Pictures paired with source code:

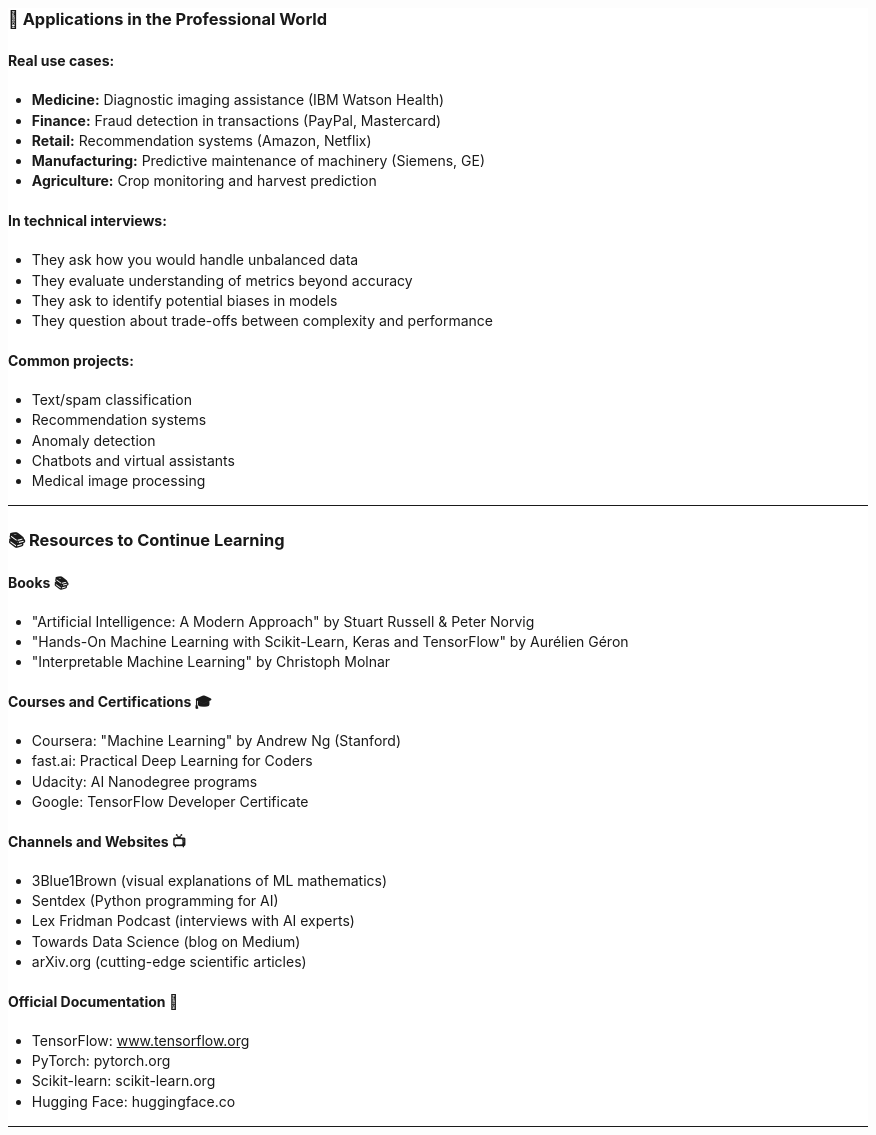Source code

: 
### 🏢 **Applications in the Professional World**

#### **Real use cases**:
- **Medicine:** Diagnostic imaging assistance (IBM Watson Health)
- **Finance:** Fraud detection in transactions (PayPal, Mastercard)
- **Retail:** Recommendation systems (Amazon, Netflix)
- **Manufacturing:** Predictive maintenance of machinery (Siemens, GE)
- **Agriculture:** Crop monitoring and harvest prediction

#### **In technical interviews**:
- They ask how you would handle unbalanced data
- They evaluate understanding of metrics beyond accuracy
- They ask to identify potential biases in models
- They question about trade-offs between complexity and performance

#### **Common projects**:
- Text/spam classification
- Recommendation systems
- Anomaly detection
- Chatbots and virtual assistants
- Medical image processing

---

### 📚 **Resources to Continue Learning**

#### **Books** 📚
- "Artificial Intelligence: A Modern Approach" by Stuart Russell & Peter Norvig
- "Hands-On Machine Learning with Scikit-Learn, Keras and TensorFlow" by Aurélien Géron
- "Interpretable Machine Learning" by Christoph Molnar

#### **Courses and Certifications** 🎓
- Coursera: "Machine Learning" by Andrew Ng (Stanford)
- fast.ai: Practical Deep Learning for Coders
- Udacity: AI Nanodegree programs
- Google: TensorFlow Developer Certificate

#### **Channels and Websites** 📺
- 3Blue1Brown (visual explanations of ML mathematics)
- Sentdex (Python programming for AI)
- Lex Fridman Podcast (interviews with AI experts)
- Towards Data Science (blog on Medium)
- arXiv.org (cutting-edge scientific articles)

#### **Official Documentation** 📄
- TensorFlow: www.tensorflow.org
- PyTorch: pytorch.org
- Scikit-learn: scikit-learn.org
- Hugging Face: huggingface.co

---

* * *

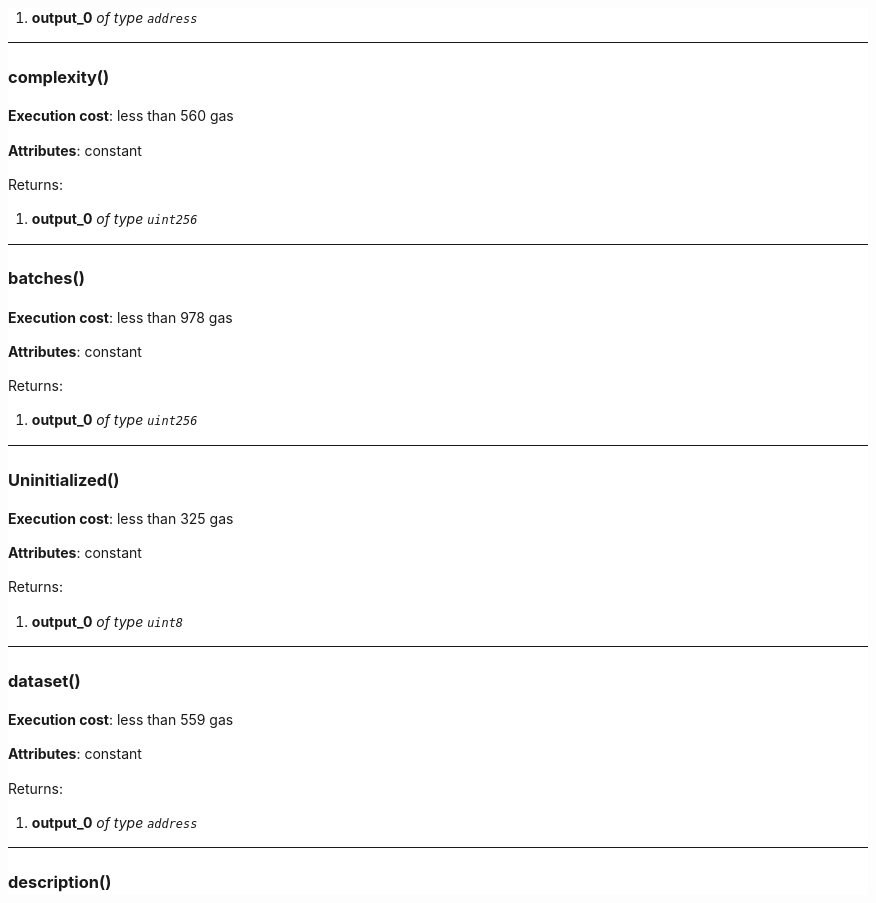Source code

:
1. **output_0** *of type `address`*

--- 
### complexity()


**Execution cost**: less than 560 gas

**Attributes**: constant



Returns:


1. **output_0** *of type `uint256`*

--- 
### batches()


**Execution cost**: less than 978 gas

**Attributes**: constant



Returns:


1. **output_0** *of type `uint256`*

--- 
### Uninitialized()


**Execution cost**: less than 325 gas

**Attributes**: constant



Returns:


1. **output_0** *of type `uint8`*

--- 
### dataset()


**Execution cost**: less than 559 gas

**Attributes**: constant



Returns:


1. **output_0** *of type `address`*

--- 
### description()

WHAT TO DO: Once you find the line with "- **Medicine:** Diagnostic" above, print it and every line after it up to and including the line with "- They ask how", exactly as written and nothing else.

FINISHED TASK:
- **Medicine:** Diagnostic imaging assistance (IBM Watson Health)
- **Finance:** Fraud detection in transactions (PayPal, Mastercard)
- **Retail:** Recommendation systems (Amazon, Netflix)
- **Manufacturing:** Predictive maintenance of machinery (Siemens, GE)
- **Agriculture:** Crop monitoring and harvest prediction

#### **In technical interviews**:
- They ask how you would handle unbalanced data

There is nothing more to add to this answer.